Exact copies of all entries are expected.
# # #
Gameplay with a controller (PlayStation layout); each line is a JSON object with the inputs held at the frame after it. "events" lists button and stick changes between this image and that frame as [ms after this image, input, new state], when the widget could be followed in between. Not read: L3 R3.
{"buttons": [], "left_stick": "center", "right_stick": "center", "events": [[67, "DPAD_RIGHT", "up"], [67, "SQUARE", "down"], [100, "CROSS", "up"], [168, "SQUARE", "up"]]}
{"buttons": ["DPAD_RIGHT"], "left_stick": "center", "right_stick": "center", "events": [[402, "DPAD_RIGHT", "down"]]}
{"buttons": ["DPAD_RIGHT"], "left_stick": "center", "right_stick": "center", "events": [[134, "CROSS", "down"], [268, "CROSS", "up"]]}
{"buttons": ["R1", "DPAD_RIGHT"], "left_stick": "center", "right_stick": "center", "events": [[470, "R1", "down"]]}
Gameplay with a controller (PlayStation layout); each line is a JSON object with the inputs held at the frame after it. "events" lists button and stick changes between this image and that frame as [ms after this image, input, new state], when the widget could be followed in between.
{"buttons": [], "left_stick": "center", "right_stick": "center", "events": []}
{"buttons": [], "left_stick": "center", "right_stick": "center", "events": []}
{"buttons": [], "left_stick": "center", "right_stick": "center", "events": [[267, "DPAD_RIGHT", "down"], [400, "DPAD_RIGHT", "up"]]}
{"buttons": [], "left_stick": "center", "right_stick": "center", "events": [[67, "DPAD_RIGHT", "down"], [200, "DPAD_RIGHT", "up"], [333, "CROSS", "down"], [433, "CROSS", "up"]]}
# # #
§ **Result of this exercise**
Gameplay with a controller (PlayStation layout); each line is a JSON object with the inputs held at the frame after it. "events" lists button and stick changes between this image and that frame as [ms after this image, input, new state], when the widget could be followed in between. Not read: L3 R3.
{"buttons": [], "left_stick": "center", "right_stick": "center", "events": [[67, "DPAD_RIGHT", "up"], [67, "SQUARE", "down"], [100, "CROSS", "up"], [168, "SQUARE", "up"]]}
{"buttons": ["DPAD_RIGHT"], "left_stick": "center", "right_stick": "center", "events": [[402, "DPAD_RIGHT", "down"]]}
{"buttons": ["DPAD_RIGHT"], "left_stick": "center", "right_stick": "center", "events": [[134, "CROSS", "down"], [268, "CROSS", "up"]]}
{"buttons": ["R1", "DPAD_RIGHT"], "left_stick": "center", "right_stick": "center", "events": [[470, "R1", "down"]]}
Gameplay with a controller (PlayStation layout); each line is a JSON object with the inputs held at the frame after it. "events" lists button and stick changes between this image and that frame as [ms after this image, input, new state], when the widget could be followed in between.
{"buttons": [], "left_stick": "center", "right_stick": "center", "events": []}
{"buttons": [], "left_stick": "center", "right_stick": "center", "events": []}
{"buttons": [], "left_stick": "center", "right_stick": "center", "events": [[267, "DPAD_RIGHT", "down"], [400, "DPAD_RIGHT", "up"]]}
{"buttons": [], "left_stick": "center", "right_stick": "center", "events": [[67, "DPAD_RIGHT", "down"], [200, "DPAD_RIGHT", "up"], [333, "CROSS", "down"], [433, "CROSS", "up"]]}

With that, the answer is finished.